Die Verbindung der beiden zum Haus Elisabeth reicht weit zurück. Seit den 1960-er Jahren leben Ursula und Herbert Franke im Haus Elisabeth Haus Elisabeth. Herbert Franke kennt die Einrichtung dabei nicht nur als Bewohner, sondern auch aus seiner beruflichen Vergangenheit: Er war der erste Hausmeister des Hauses Elisabeth. Ursula Franke arbeitete bis zur Rente in der Hauswirtschaft des Haus Elisabeth.
Als die Anlage in der Rolfesstraße noch im Bau war, zog die Familie bereits in eine der Wohnungen ein, obwohl diese noch gar nicht vollständig fertiggestellt war. Dass das Interesse an der neuen Wohnanlage damals groß war, bekam die Familie unmittelbar mit. Immer wieder schauten Spaziergänger neugierig auf die Baustelle und standen mitunter sogar im Wohnzimmer der Familie. Herbert Franke erinnert sich mit einem Schmunzeln: „Wir haben dann einfach einen Schrank in den Eingang gestellt.“ Heute verbindet das Ehepaar viele Jahrzehnte mit dem Haus Elisabeth.

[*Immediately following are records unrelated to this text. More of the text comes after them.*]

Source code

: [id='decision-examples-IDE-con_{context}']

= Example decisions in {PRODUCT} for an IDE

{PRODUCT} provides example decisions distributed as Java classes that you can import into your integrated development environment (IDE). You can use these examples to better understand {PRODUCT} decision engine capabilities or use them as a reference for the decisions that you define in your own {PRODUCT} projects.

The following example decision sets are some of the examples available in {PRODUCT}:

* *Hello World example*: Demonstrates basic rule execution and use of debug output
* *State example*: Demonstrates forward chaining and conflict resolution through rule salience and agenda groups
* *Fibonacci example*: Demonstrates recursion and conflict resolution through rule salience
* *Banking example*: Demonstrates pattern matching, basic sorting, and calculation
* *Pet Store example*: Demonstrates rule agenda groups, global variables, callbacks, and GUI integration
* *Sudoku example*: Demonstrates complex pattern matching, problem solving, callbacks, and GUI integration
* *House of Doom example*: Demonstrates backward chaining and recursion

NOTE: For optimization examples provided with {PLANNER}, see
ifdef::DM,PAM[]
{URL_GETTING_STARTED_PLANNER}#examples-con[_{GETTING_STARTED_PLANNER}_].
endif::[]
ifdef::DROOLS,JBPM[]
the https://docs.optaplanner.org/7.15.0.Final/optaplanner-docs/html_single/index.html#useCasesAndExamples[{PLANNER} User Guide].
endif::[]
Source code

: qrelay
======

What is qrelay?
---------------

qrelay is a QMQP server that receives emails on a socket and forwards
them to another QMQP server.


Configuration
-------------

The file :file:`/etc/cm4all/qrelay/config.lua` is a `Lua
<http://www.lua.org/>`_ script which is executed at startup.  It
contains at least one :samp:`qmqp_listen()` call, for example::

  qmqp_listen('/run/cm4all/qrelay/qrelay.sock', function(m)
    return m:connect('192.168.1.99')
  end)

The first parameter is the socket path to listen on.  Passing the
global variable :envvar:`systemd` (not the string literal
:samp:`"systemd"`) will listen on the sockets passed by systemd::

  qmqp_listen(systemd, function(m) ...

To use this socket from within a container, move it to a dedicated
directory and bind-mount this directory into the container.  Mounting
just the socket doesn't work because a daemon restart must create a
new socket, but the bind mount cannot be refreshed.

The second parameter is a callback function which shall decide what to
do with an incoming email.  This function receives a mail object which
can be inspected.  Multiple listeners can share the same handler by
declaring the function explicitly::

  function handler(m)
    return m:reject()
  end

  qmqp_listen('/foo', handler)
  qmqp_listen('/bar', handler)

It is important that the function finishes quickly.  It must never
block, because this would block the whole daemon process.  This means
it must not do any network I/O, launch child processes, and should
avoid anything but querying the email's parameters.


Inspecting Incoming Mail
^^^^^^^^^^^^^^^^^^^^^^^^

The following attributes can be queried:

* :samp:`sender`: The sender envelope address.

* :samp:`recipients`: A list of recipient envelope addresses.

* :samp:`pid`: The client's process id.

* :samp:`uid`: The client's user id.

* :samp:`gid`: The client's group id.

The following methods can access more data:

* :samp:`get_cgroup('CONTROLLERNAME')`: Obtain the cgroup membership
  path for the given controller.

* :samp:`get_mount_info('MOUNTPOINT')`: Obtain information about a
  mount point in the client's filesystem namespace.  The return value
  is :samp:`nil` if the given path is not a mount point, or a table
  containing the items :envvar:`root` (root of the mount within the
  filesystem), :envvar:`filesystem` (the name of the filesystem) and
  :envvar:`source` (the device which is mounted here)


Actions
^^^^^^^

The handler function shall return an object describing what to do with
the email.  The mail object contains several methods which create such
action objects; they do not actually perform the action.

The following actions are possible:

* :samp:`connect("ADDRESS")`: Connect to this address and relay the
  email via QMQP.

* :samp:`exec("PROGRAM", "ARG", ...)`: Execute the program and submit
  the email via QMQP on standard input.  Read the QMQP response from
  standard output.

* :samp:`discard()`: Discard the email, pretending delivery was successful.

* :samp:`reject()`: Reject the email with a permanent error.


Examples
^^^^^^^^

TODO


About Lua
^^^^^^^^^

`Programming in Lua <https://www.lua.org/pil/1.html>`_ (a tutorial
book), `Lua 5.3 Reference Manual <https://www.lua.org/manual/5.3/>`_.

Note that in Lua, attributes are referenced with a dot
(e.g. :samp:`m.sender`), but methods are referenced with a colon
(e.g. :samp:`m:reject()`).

Mit ihrer Spendenaktion zur Eisernen Hochzeit setzen Ursula und Herbert Franke ein schönes Zeichen. Ihre Spende trägt dazu bei, dass das Elisabeth-Hospiz weiter Gestalt annimmt und dort künftig Menschen in ihrer letzten Lebensphase einen geschützten und würdevollen Ort finden.